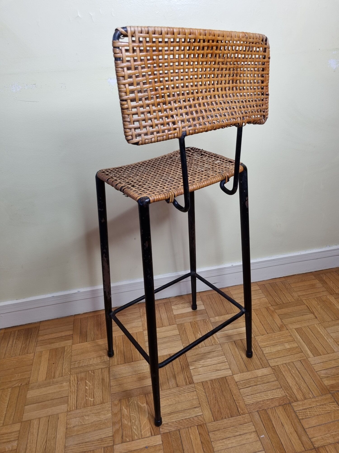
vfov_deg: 67.3
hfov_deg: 53.1
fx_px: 339
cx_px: 170
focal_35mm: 26
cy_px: 226
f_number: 1.8
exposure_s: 1/100
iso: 160
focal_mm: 5.4
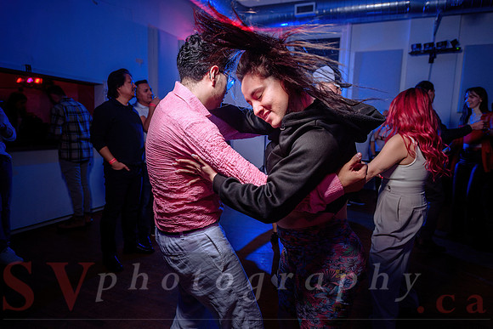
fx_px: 329
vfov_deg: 53.2
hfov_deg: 73.7
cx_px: 246
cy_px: 164
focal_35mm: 24
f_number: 2.8
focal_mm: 24
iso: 500
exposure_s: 1/80
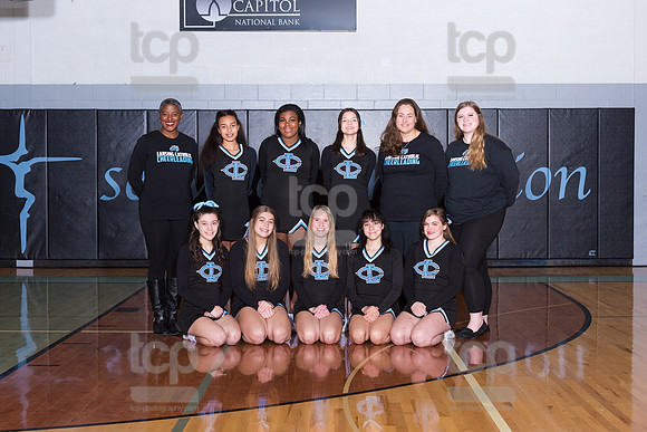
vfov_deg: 21.9
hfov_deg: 32.4
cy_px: 210
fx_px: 1114
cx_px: 320
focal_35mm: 62
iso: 640
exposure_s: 1/250
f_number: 7.1
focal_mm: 55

- - -

*ACTIVITY:*
Could you return exactly the lines starting with the one that contains "focal_35mm: 24" and ending with the last line of the data above? Leave the pictures out.

*RESULT OF THE TASK:*
focal_35mm: 24
f_number: 2.8
focal_mm: 24
iso: 500
exposure_s: 1/80
vfov_deg: 21.9
hfov_deg: 32.4
cy_px: 210
fx_px: 1114
cx_px: 320
focal_35mm: 62
iso: 640
exposure_s: 1/250
f_number: 7.1
focal_mm: 55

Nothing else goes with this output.